Each discussion will meticulously examine key passages of the texts allowing you to share with your classmates insights and interpretations of key passages.  Of equal value with sharing your personal thoughts is allowing your peers to question yourself and follow your lead into various alternative interpretations about the meaning of passages you point us to.  Because we will focus on what the author meant, you are expected to bring your book to every class.  As you read, either underline or take notes so in class you can quickly locate important passages. 
We will spend most of our class time engaged in discussions.  Right after each class, I score every participant both on their level of engagement and the effect their contributions had on the discussion.  You want your contributions to have a powerful effect shaping, focusing, and/or summarizing your peers subsequent comments and questions. Each student earns a 0, 7, 8, or 10 each day for their participation.  Because this semester has 15 class meetings, you have the opportunity to earn 150 points total by the end of the semester. To calculate your final score out of 200, I simply multiply each student’s earned total by 1.33.

200/150 = 4/3 = 1.33     

So, for example, 135 points earned out of 150 would give you a final score of 180 out of 200.

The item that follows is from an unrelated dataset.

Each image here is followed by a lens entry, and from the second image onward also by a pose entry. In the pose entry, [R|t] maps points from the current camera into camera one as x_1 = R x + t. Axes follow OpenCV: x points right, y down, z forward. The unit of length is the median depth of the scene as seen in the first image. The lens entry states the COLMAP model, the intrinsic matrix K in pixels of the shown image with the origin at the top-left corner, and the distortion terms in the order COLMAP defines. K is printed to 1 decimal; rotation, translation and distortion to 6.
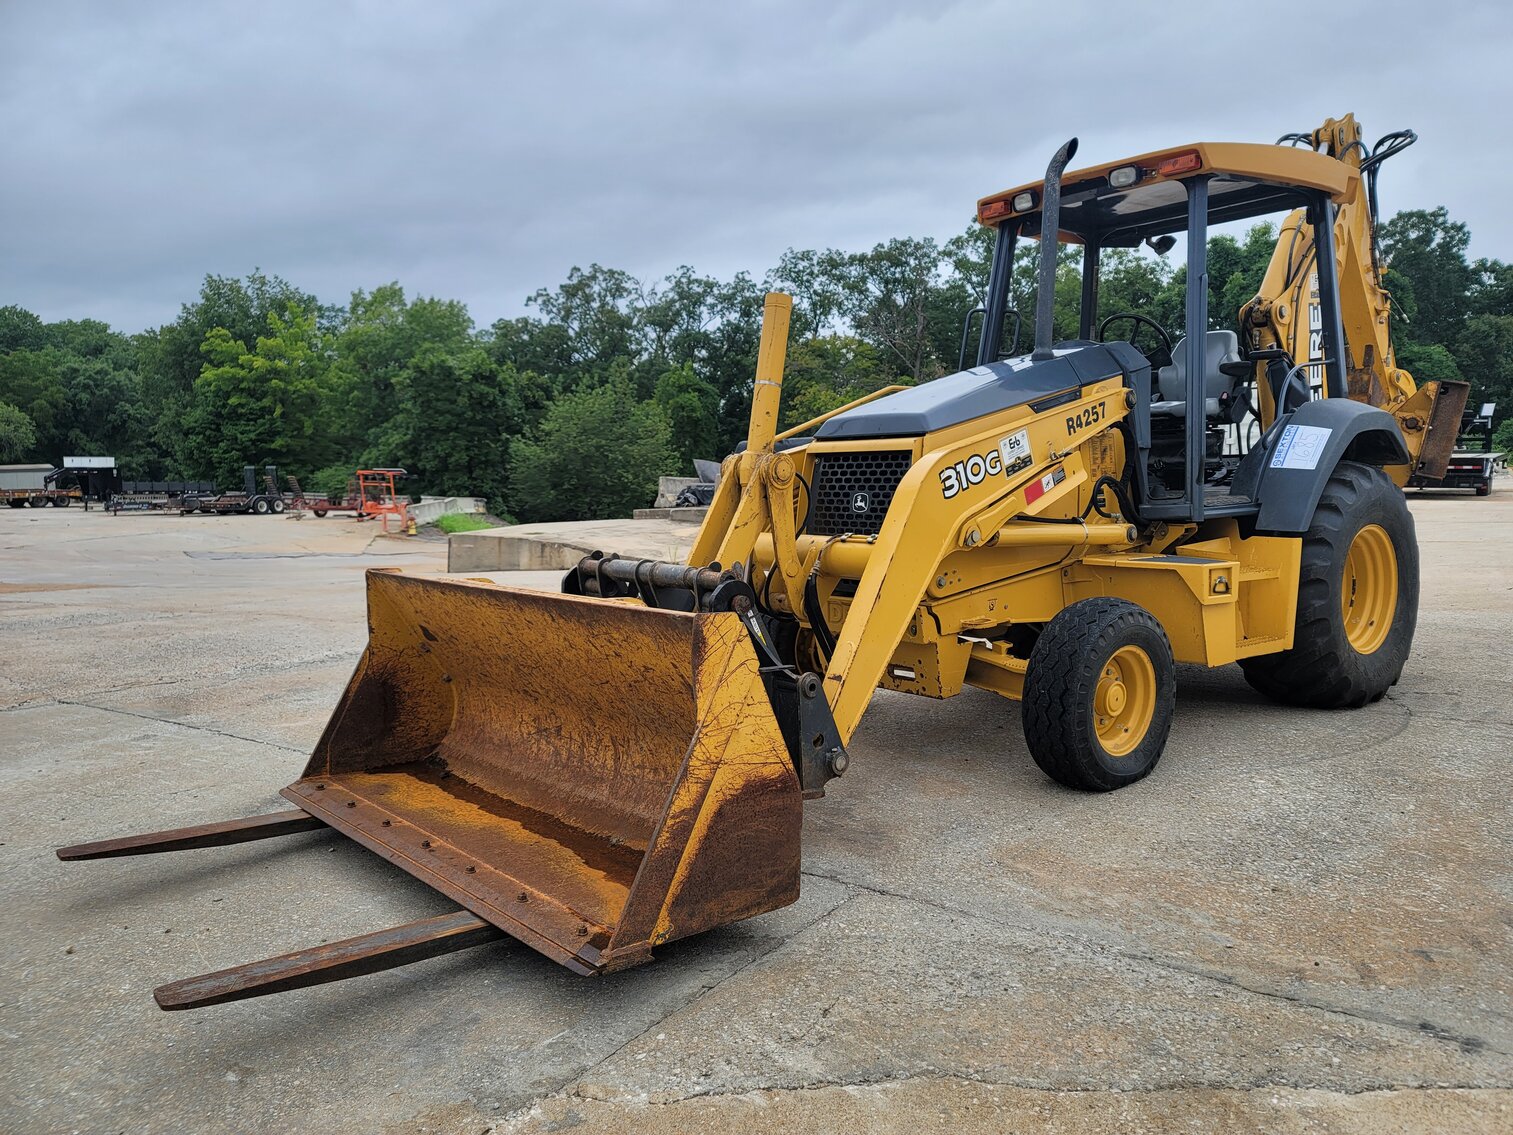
lens RADIAL K [[1110.3, 0, 768.2], [0, 1110.3, 585.0], [0, 0, 1]] dist [0.087862, -0.087563]
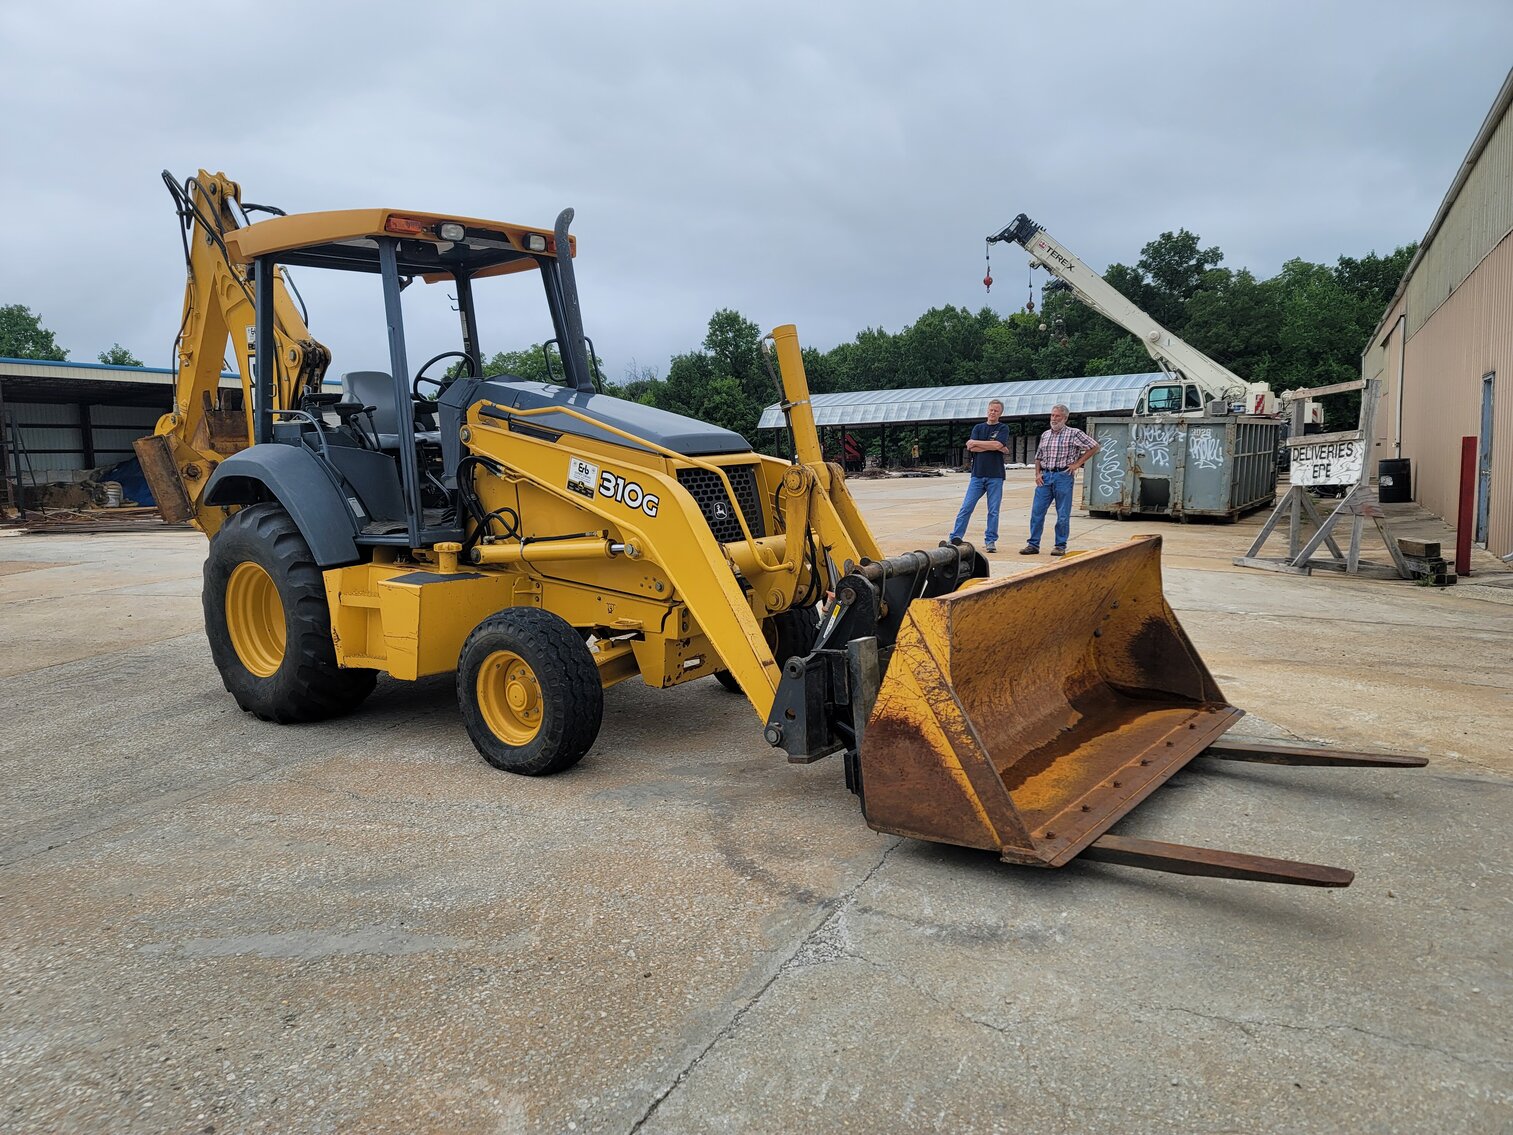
lens RADIAL K [[1102.9, 0, 738.5], [0, 1102.9, 563.9], [0, 0, 1]] dist [0.084137, -0.076033]
pose [[-0.183209, -0.079774, 0.979832, -0.963981], [0.157657, 0.981417, 0.109382, -0.133007], [-0.970350, 0.174518, -0.167227, 1.115073]]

When I evaluate your participation each day, I look for a very wide variety of ways you can participate in the discussion besides talking.  The Quality of your posted Reading Records is the first way I can judge your participation. Then in class, I try to make a mental note (which I record in my actual written notes at the end of class) of students doing at least some, or all, of the following:

Readings
The texts for this class are difficult not necessarily because the authors wanted them to be so nor because the writers didn’t write clearly, but rather, I feel, because the subjects they discuss are, by their nature, complex.  I expect you to read the assigned chapters and passages in these books completely and read them over several times.  While you read them, keep in mind the questions we raise in class and develop your own questions crucial to your own understanding of these texts.  You should record in your notes the questions you raise in your head while reading. While none of these readings are specifically about the processes of education, if we study them carefully, they can teach us a great deal about how our own conceptions of human nature influence our schools as well as our own practices as teachers.